August 15, 2022

GENRE | Let the 'Bodies Bodies Bodies' Hit the Floor

"You're always gaslighting me!"
Amandla Stenberg Maria Bakalova Chase Sui Wonders Halina Reijn | Bodies Bodies Bodies A24
Stage 6 Films / A24
Dutch actress turned filmmaker Halina Reijn savages today's toxic contemporary discourse in a horror movie form of performative political arguments in the faux-woke slasher comedy Bodies Bodies Bodies. In it, the film blisteringly satirizes Gen Z's cultural anxieties with a high body count influenced by online video trends.

A fine crop of young actresses on the rise, Amandla Stenberg, Maria Bakalova, Myha'la Herrold, Chase Sui Wonders, and Rachel Sennott, star as a young and mostly rich fivesome holed up in a secluded mansion waiting out a hurricane while playing the renamed party game (better known as Werewolf or Mafia). Everyone plays into different archetypes exploring race, class, sexuality, and forces identity politics into each others' suspicions about possible killer motives.

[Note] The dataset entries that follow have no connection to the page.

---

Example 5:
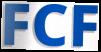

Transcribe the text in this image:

FCF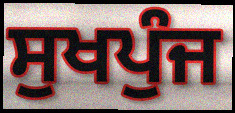
ਸੁਖਪੁੰਜ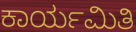
ಕಾರ್ಯಮಿತಿ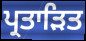
ਪ੍ਰਤਾੜਿਤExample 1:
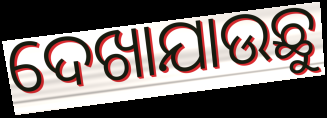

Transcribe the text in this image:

ଦେଖାଯାଉଛୁ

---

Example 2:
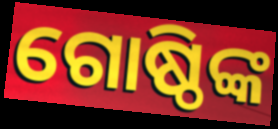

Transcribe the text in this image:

ଗୋଷ୍ଠିଙ୍କ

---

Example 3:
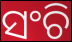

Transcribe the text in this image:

ସଂଚି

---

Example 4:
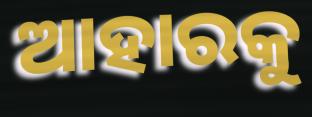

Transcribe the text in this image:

ଆହାରକୁ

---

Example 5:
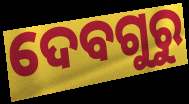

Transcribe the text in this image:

ଦେବଗୁରୁ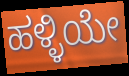
ಹಳ್ಳಿಯೇ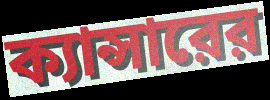
ক্যান্সারের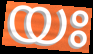
യഃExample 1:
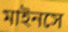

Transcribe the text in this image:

মাইনসে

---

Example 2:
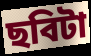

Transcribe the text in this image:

ছবিটা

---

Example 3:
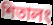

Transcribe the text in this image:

শিতালং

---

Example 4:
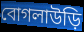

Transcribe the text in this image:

বোগলাউড়ি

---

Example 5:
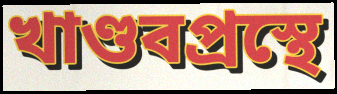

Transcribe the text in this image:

খাণ্ডবপ্রস্থে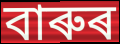
বাৰুৰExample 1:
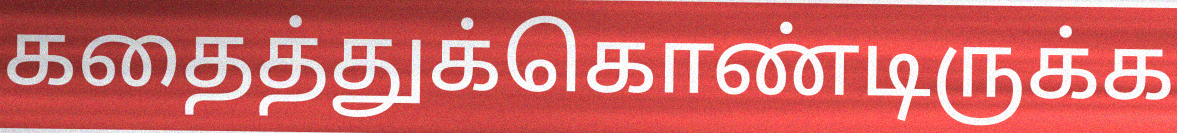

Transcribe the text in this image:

கதைத்துக்கொண்டிருக்க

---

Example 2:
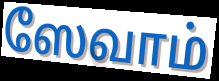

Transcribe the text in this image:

ஸேவாம்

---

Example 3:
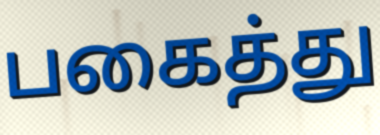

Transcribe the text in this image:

பகைத்து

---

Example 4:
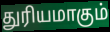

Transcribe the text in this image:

துரியமாகும்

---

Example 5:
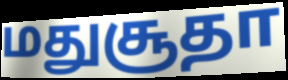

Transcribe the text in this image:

மதுசூதாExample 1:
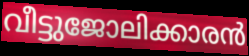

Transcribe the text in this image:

വീട്ടുജോലിക്കാരൻ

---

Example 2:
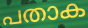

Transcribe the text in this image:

പതാക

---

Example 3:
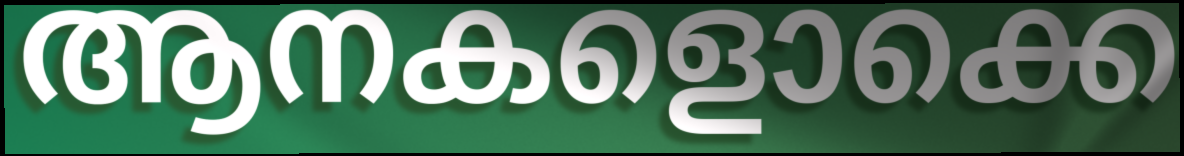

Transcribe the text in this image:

ആനകളൊക്കെ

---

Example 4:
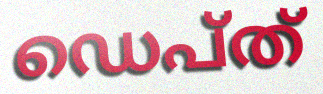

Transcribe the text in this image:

ഡെപ്ത്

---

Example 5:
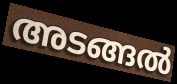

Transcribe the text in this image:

അടങ്ങൽ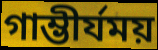
গাম্ভীর্যময়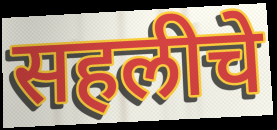
सहलीचे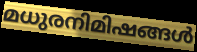
മധുരനിമിഷങ്ങൾ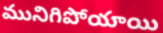
మునిగిపోయాయి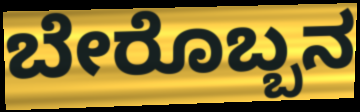
ಬೇರೊಬ್ಬನ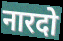
नारदोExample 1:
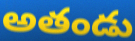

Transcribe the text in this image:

అతండు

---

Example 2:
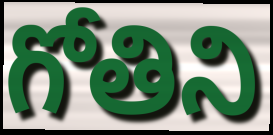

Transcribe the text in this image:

గోతిని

Lee Pace and Pete Davidson co-star as the male counterparts to the group who both riff on different variations of toxic dirtbag boyfriend stereotypes. Sennott and Davidson stand out, in particular, as fun takes on unabashedly awful young white people revelling in their own narcissistic glee through an amusing self-mocking tone.

Scripted by Sarah DeLappe and based on a story by viral "Cat Story" author Kristen Roupenian, the freewheeling one crazy night movie captures contemporary culture's sense of irony by introducing each character's various annoying personality traits right off the bat. A particularly searing argument near the end of the film where various characters accuse each other of being the murderer is an inspired take on micro-aggressions and circular (online) political arguments dramatized in reality with a killer on the loose.

Bodies Bodies Bodies is a fatalistic fever dream of nightmarish Zillennial panic using current TikTok-influenced touchstones to lampoon performative woke topics like fragile white feminism and privilege through cleverly executed slasher movie genre techniques. Its observational humour about class and gender is only further heightened by its entertaining horror thrills.